SOURCE MATERIAL.
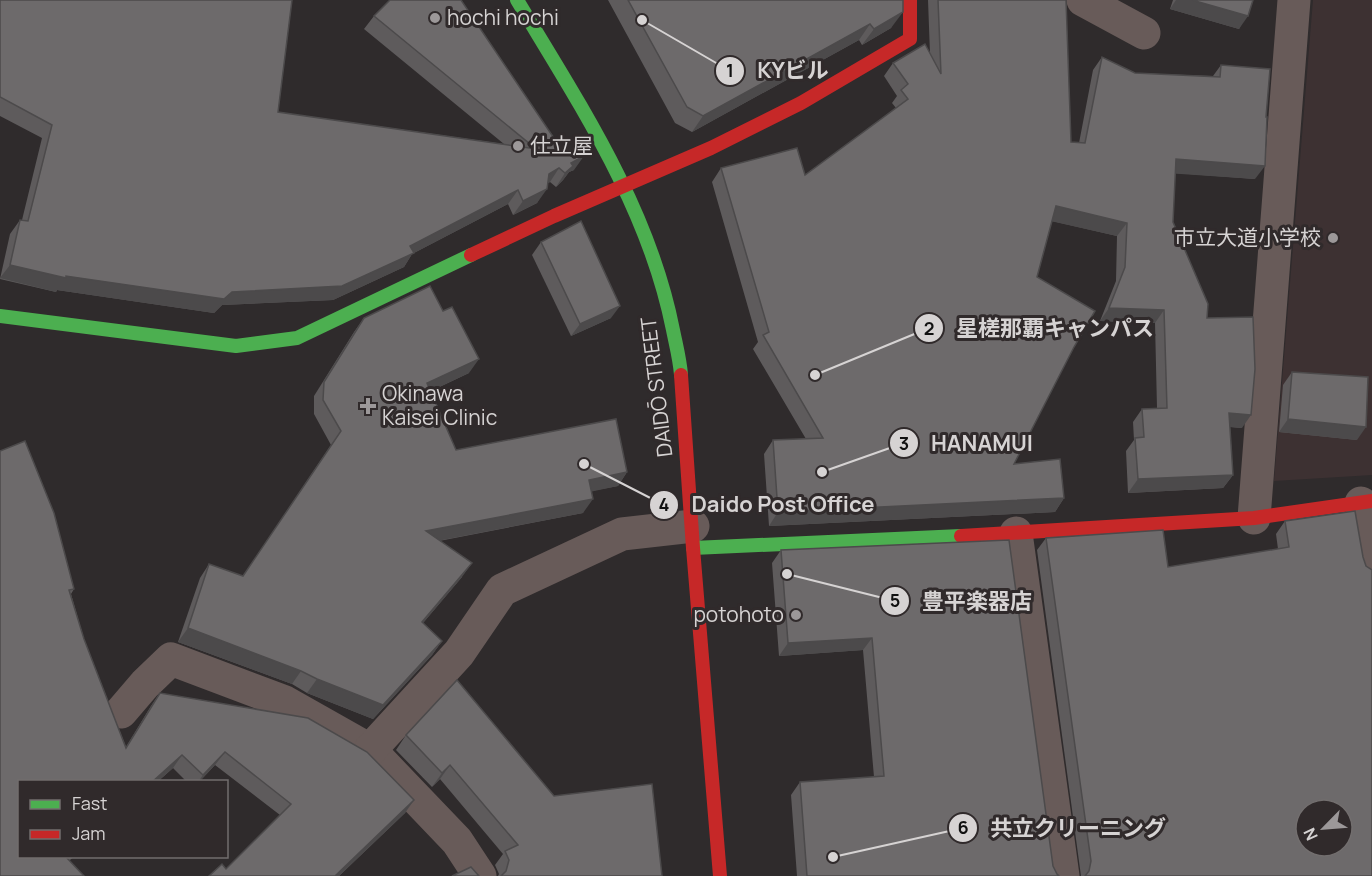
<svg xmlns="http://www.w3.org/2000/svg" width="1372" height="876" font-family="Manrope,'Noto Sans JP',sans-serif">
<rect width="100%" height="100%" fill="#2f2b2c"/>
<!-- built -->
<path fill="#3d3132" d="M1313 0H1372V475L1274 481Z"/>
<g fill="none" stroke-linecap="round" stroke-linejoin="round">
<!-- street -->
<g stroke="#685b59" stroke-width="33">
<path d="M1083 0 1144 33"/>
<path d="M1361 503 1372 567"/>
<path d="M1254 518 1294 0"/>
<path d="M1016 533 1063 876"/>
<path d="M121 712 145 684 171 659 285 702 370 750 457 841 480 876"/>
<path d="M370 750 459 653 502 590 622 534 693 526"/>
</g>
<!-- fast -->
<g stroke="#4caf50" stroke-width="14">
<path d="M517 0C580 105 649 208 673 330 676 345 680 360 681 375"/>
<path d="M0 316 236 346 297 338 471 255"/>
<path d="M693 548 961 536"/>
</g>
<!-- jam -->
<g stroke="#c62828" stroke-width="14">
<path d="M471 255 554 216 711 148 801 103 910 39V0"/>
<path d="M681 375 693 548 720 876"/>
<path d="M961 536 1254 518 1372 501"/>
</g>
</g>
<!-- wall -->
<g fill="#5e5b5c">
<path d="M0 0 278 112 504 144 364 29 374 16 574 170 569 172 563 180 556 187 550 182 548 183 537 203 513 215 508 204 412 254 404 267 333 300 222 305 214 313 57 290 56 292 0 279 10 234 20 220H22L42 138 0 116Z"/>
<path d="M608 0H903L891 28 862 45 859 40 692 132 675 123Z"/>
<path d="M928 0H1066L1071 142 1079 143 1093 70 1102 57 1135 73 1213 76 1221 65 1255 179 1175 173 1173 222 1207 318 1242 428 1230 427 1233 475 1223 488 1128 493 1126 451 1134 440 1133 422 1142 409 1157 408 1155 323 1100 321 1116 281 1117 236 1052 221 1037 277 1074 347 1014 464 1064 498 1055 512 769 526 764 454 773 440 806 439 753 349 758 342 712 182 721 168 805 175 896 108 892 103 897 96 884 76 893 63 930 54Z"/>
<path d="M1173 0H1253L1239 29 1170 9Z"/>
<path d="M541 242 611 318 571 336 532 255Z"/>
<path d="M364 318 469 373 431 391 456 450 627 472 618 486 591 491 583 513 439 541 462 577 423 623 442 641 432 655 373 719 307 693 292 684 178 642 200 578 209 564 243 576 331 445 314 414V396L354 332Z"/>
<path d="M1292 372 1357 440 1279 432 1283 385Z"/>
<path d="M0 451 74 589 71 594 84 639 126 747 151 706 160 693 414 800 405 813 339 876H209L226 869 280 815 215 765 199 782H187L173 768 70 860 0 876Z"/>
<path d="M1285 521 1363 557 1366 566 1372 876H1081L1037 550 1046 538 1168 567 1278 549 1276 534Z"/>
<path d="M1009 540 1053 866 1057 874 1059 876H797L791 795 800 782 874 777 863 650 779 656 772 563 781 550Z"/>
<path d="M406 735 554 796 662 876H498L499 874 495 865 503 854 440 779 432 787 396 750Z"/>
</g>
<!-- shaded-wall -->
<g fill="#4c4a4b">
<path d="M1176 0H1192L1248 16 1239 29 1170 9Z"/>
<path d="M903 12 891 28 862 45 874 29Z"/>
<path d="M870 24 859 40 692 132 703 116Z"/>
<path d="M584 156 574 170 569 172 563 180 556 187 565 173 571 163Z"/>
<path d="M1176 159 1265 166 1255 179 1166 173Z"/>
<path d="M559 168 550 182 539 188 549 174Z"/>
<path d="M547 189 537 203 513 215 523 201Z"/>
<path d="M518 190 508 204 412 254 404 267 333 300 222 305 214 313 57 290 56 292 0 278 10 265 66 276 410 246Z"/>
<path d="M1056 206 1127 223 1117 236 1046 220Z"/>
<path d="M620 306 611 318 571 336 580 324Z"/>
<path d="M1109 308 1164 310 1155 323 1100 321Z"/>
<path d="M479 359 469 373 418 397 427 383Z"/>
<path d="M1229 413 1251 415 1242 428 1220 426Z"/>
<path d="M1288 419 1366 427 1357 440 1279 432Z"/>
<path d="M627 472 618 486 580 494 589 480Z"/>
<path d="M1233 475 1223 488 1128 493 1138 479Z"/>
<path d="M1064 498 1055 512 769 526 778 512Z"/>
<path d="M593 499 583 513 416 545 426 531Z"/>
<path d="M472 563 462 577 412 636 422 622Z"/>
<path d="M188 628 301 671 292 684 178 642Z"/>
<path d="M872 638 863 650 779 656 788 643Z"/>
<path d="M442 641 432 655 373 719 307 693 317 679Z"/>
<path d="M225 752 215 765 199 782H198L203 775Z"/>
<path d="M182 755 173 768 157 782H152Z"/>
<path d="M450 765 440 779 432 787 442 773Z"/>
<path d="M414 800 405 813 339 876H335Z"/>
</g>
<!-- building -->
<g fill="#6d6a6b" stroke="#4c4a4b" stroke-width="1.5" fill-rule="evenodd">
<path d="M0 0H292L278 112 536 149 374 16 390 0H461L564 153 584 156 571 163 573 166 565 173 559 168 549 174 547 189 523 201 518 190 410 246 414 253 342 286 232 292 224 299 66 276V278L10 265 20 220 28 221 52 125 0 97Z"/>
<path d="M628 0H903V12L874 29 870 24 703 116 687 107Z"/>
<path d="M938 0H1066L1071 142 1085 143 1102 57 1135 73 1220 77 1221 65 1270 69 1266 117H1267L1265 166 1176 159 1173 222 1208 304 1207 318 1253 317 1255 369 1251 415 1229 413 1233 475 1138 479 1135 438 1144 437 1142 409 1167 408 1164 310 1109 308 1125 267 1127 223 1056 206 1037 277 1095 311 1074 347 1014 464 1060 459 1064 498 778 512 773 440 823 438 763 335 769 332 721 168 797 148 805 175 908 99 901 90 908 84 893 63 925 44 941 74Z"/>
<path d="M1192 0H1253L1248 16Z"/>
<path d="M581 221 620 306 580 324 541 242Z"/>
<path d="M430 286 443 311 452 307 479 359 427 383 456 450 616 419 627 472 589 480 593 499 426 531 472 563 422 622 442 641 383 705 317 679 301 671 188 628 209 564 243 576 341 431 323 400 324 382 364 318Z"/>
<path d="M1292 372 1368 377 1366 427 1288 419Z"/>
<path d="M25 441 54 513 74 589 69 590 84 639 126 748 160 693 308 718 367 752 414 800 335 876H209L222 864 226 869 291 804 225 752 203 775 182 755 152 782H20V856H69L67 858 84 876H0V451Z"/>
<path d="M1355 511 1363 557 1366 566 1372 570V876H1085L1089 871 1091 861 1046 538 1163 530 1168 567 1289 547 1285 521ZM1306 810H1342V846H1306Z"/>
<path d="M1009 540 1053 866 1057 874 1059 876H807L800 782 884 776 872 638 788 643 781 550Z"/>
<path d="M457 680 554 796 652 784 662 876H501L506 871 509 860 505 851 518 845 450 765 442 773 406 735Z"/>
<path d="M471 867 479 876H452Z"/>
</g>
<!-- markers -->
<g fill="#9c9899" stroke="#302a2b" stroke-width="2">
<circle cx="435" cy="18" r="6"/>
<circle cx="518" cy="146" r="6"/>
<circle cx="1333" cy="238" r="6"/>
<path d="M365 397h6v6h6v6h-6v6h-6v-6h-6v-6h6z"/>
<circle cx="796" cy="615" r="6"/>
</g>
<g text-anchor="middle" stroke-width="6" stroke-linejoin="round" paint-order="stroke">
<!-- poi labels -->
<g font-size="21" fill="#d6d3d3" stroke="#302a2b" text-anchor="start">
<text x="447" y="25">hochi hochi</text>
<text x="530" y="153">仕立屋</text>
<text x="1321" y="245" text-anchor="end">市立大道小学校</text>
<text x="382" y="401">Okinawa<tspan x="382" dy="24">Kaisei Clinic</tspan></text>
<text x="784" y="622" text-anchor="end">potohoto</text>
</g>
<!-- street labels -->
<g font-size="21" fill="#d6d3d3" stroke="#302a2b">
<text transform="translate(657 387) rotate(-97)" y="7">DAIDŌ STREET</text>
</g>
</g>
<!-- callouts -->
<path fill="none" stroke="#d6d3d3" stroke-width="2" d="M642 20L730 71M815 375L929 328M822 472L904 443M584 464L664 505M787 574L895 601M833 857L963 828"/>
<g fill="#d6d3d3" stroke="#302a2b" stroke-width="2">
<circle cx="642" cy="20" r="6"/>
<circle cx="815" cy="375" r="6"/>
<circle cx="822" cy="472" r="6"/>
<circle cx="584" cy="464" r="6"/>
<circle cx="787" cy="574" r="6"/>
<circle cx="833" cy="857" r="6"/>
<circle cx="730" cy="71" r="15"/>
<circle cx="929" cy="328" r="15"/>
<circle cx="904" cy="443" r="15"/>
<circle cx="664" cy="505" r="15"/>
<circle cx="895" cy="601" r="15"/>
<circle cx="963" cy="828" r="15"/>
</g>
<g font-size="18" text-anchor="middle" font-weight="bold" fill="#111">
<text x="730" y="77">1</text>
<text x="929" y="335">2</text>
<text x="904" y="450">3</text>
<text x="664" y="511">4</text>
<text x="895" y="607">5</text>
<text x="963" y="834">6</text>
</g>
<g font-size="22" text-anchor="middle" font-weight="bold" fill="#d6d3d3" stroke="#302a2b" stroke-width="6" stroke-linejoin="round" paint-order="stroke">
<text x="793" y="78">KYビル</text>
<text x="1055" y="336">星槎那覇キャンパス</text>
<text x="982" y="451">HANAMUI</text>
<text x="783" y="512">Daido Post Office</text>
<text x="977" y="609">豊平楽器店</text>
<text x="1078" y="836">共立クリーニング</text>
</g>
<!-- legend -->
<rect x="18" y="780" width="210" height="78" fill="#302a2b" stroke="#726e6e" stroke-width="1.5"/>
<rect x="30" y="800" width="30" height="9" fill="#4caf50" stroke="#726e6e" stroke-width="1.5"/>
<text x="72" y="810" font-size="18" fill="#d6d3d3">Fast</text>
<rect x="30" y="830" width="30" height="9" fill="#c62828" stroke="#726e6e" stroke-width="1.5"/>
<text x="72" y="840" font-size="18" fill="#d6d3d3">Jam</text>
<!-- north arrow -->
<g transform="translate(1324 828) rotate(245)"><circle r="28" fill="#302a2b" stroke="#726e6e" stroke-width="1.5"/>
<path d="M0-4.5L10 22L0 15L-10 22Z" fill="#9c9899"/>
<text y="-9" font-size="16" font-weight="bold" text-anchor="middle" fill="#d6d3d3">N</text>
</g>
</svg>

PROBLEM.
Word for word, restate the lines of the listing above starting at the line with "<!-- poi labels -->" and ending at the line with "20L730 71M815 375L929", and nothing outside them.

ANSWER BOX.
<!-- poi labels -->
<g font-size="21" fill="#d6d3d3" stroke="#302a2b" text-anchor="start">
<text x="447" y="25">hochi hochi</text>
<text x="530" y="153">仕立屋</text>
<text x="1321" y="245" text-anchor="end">市立大道小学校</text>
<text x="382" y="401">Okinawa<tspan x="382" dy="24">Kaisei Clinic</tspan></text>
<text x="784" y="622" text-anchor="end">potohoto</text>
</g>
<!-- street labels -->
<g font-size="21" fill="#d6d3d3" stroke="#302a2b">
<text transform="translate(657 387) rotate(-97)" y="7">DAIDŌ STREET</text>
</g>
</g>
<!-- callouts -->
<path fill="none" stroke="#d6d3d3" stroke-width="2" d="M642 20L730 71M815 375L929 328M822 472L904 443M584 464L664 505M787 574L895 601M833 857L963 828"/>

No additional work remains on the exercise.